There are three essential components to sustainable practices in environmental planning. The first is reducing the consumption of natural resources, including water and carbon-based fuels, to manageable levels. The second involves adapting existing structures for reuse by means and for ends that are environmentally friendly. The third component is the salvaging and recycling of materials from structures that cannot be reused. Each of these components has its own economic implications in the short term, but over the long run contributes to beneficial development that respects the needs of posterity.

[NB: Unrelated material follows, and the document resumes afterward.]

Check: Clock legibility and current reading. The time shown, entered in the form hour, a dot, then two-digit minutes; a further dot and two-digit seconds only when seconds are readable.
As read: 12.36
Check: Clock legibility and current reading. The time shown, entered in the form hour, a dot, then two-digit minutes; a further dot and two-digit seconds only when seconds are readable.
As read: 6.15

Non-Carbon Energy & Urban Sustainability
The UN Habitat’s “Local Governments for Sustainability” initiative, in a comprehensive report on Sustainable Urban Energy Planning, outlines ways that alternative energy can help to streamline urban communities. The integration of clean, renewable energy sources like solar, tidal, and wind power into an urban environment can help offset a city’s environmental impact. Urban planning is crucial in ensuring that cities minimize their footprints and continue to utilize alternative energy.
Regulation or Planning?
Many believe that sustainable urban planning is part of the enforcement programs undertaken by the United States Environmental Protection Agency. Nothing could be further from the truth. A short-hand term for sustainability planning or eco-friendly planning is “green planning.” While urban planners are usually government employees or consultants, they meet with all stakeholders that are involved in a project, not just environmental regulators.

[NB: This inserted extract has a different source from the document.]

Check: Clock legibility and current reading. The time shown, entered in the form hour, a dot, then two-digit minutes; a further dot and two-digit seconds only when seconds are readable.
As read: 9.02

Urban planners ask for input from everyone. If a neighborhood that is primarily a commercial warehouse district is going to be redeveloped for housing, planners meet with businesspeople, area residents, highway department planners, utility planners, developers, architects and others to arrive at a consensus as to the best way to accomplish the common goal of a community. Some warehouses may be reused and turned into lofts where the hot water will be provided by solar energy. Some buildings may be razed, with timber and steel recycled for use in new construction. New buildings may be designed with setbacks from the street for the planting of trees and have expansive glass areas to help heat them in winter.
Sustainability makes urban planning a cutting-edge career. Initiatives like the City of Minneapolis’s 26 Sustainability Indicators program and the global ICLEI initiative are just a few examples of pioneering efforts in sustainable infrastructure and resource management.